Ethics and dissemination

The protocol was approved by National Health Research Ethics Committee in Lesotho (NH-REC, ID52-2022), the Human Sciences Research Council Research Ethics Committee (HSRC REC, REC 2/23/09/20) and the Provincial Health Research Committee of the Department of Health of KwaZulu-Natal (KZ_202209_022) in South Africa and from the Swiss Ethics Committee Northwest and Central Switzerland (EKNZ, AO_2022-00044).
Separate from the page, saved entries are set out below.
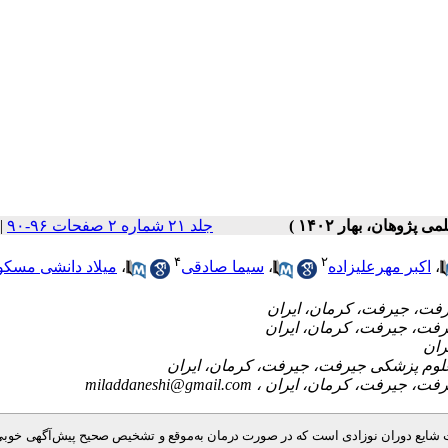
|
جلد ۲۱ شماره ۲ صفحات ۹۶-۹۰
۴
۲
میلاد دانشی مسکو
،
سیما صادقی
،
اکبر مهرعلیزاده
،
miladdaneshi@gmail.com
ت شایع دوران نوزادی است که در صورت درمان به‌موقع و تشخیص صحیح پیش‌آگهی خوبی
This manuscript is based on protocol version 4.0, 19 January 2024. Trial findings will be disseminated through peer-reviewed publications, conference presentations and through communication offices of the consortium partners and the project’s website ( https://tbtriage.com/ ).

Trial registration

ClinicalTrials.gov ( NCT05526885 ), South African National Clinical Trials Register (SANCTR; DOH-27-092022-8096).

Article summary

Strengths and limitations of this study

  • This pragmatic trial will constitute the first comparative evaluation of two screening approaches for pulmonary TB using CAD4TB alone or in combination with point-of-care CRP.

  • Results from this study will help in identifying the most (cost-)effective strategy for community-based TB screening.

  • Pragmatic inclusion criteria and trial delivery will allow an approximation to the real world.